The study titled 'Globalisation and Offshoring of Software' cites estimates that between two to three per cent of IT jobs will be lost annually to lower-wage developing countries through offshoring.
But it said the US IT sector's overall growth should outpace that loss of jobs, expanding opportunities for those trained in fields such as software architecture, product design, project management and IT consulting.
Citing US Bureau of Labour Statistics data, the study points out that despite a significant increase in offshoring in the past five years, more IT jobs are available today in the US than at the height of the dotcom boom.
In fact, IT employment in the US in 2004 was 17 per cent higher than in 1999, and IT jobs are predicted to be among the fastest-growing occupations over the next decade.
And even with greater globalization, the report notes that the lower wage scales in India and China are not pushing down pay for US IT workers.
Citing information from the US Bureau of Labour Statistics, the report said IT workers have seen steady gains in average annual wages for different fields in the sector of between two to five per cent a year.
Giving an example of the deeply interconnected software industries of the US and India, the report points out that India benefits from generating new revenue and creating high-value jobs.
The US, on the other hand, benefits from having US-based corporations achieve better financial performance as a result of cost savings associated with offshoring some jobs and investing increased profits in growing business opportunities that create new jobs.

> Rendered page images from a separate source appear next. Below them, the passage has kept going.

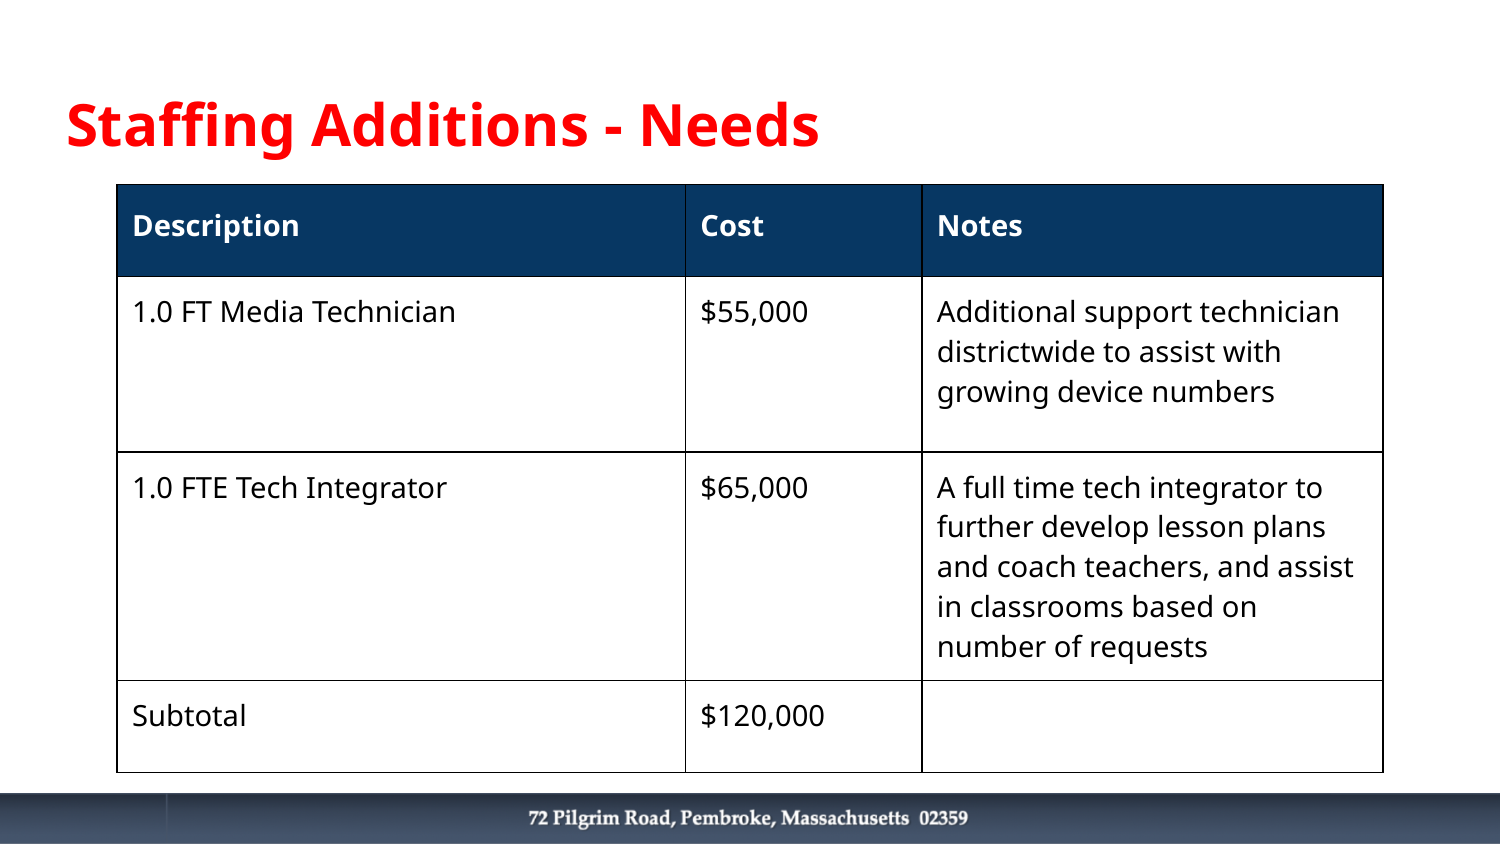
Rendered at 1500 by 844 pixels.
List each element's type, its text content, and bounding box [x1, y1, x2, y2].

table_cell $55,000 [686, 277, 921, 451]
table_header Cost [686, 185, 921, 276]
table_cell $65,000 [686, 453, 921, 680]
table_cell 1.0 FTE Tech Integrator [118, 453, 685, 680]
table_header Notes [923, 185, 1382, 276]
picture [0, 0, 1500, 844]
table_cell 1.0 FT Media Technician [118, 277, 685, 451]
table_cell [923, 681, 1382, 772]
table_cell Additional support technician districtwide to assist with growing device numbers [923, 277, 1382, 451]
table_cell $120,000 [686, 681, 921, 772]
table_cell A full time tech integrator to further develop lesson plans and coach teachers, and assist in classrooms based on number of requests [923, 453, 1382, 680]
title Staffing Additions - Needs [51, 72, 1449, 167]
table_cell Subtotal [118, 681, 685, 772]
table_header Description [118, 185, 685, 276]
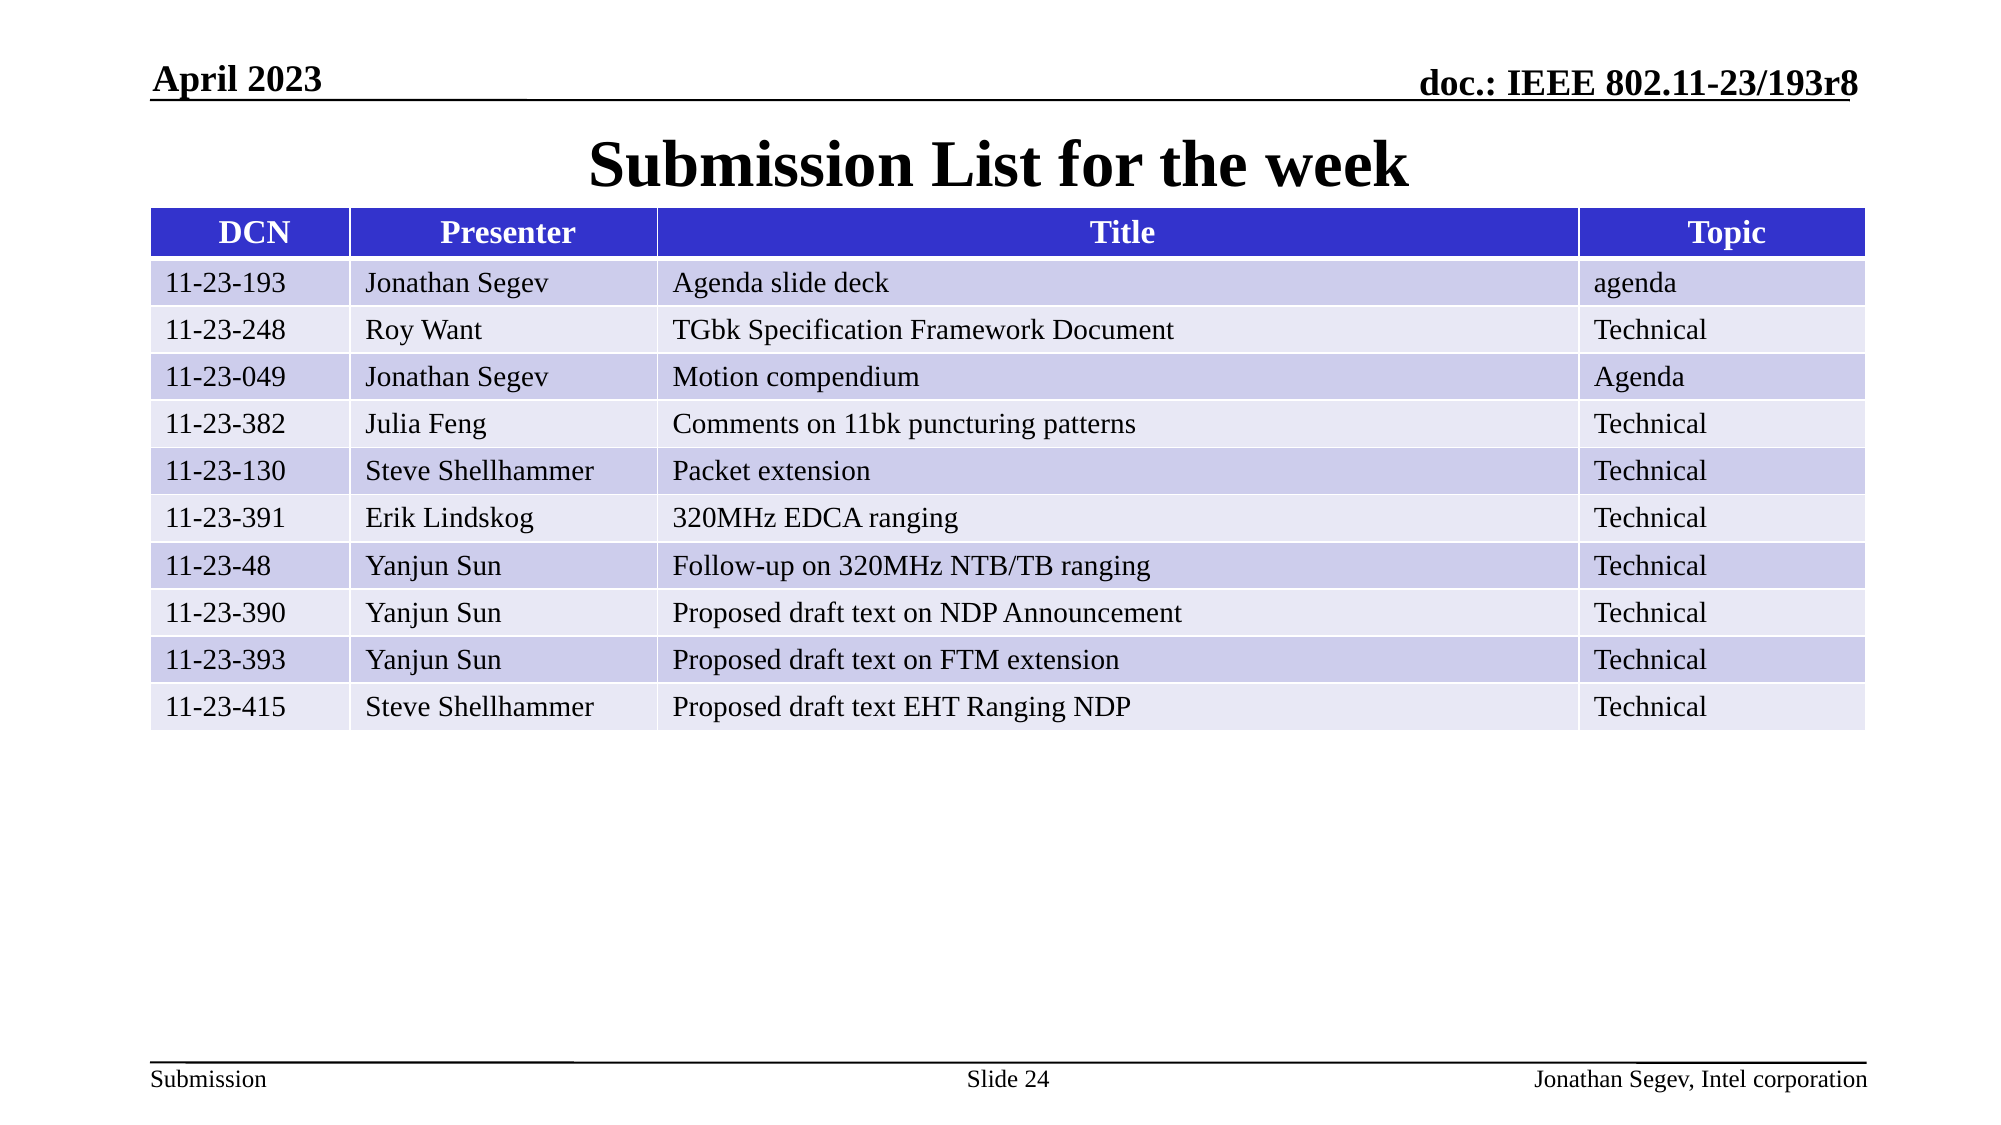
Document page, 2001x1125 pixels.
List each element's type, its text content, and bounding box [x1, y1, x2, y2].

table_cell Technical [1580, 590, 1865, 635]
table_cell Technical [1580, 401, 1865, 447]
table_cell 11-23-390 [151, 590, 349, 635]
table_cell Proposed draft text on FTM extension [658, 637, 1578, 682]
table_cell Roy Want [351, 307, 657, 352]
table_cell Technical [1580, 543, 1865, 588]
table_cell agenda [1580, 261, 1865, 305]
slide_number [152, 54, 563, 100]
table_header Title [658, 208, 1578, 256]
table_cell 11-23-248 [151, 307, 349, 352]
table_cell Technical [1580, 307, 1865, 352]
table_cell Technical [1580, 495, 1865, 541]
table_cell 11-23-130 [151, 448, 349, 494]
table_cell Julia Feng [351, 401, 657, 447]
table_cell Jonathan Segev [351, 354, 657, 399]
table_cell Comments on 11bk puncturing patterns [658, 401, 1578, 447]
table_cell Steve Shellhammer [351, 684, 657, 730]
table_header Presenter [351, 208, 657, 256]
table_cell 11-23-48 [151, 543, 349, 588]
table_cell Agenda slide deck [658, 261, 1578, 305]
table_cell Steve Shellhammer [351, 448, 657, 494]
title Submission List for the week [149, 112, 1850, 206]
table_cell Yanjun Sun [351, 637, 657, 682]
footer Jonathan Segev, Intel corporation [1171, 1061, 1869, 1093]
table_cell 11-23-382 [151, 401, 349, 447]
slide_number Slide 24 [950, 1061, 1067, 1123]
table_cell Technical [1580, 684, 1865, 730]
table_cell Erik Lindskog [351, 495, 657, 541]
table_cell 11-23-415 [151, 684, 349, 730]
table_cell 11-23-193 [151, 261, 349, 305]
table_header Topic [1580, 208, 1865, 256]
table_cell Proposed draft text EHT Ranging NDP [658, 684, 1578, 730]
table_cell Yanjun Sun [351, 590, 657, 635]
table_cell 11-23-393 [151, 637, 349, 682]
table_cell Jonathan Segev [351, 261, 657, 305]
table_cell Technical [1580, 637, 1865, 682]
table_cell TGbk Specification Framework Document [658, 307, 1578, 352]
table_cell Proposed draft text on NDP Announcement [658, 590, 1578, 635]
table_cell 11-23-049 [151, 354, 349, 399]
table_cell Technical [1580, 448, 1865, 494]
table_header DCN [151, 208, 349, 256]
table_cell Motion compendium [658, 354, 1578, 399]
table_cell Packet extension [658, 448, 1578, 494]
table_cell Agenda [1580, 354, 1865, 399]
table_cell 11-23-391 [151, 495, 349, 541]
table_cell Follow-up on 320MHz NTB/TB ranging [658, 543, 1578, 588]
table_cell 320MHz EDCA ranging [658, 495, 1578, 541]
table_cell Yanjun Sun [351, 543, 657, 588]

The study is also critical of market research reports projecting widespread job losses to offshoring.
"The objectivity and quality of other data sources, especially the data in reports from consulting firms and trade associations, is open to question, as these organisations may be serving their own agendas. Projections are always more suspect than data on current employment levels," it said.
The study notes that globalisation trends in the software industry have been fuelled by rapid advances in information technology as well as government action and economic factors.
"We changed the world," said Moshe Y Vardi, co-chair of the study group, and director of Computer and Information Technology Institute at Rice University, "and now it is changing us."
The study cites the wide availability of low-cost, high-bandwidth telecommunications, standardised software platforms and applications, digitalisation of work processes as well as education and national policies as key driving factors.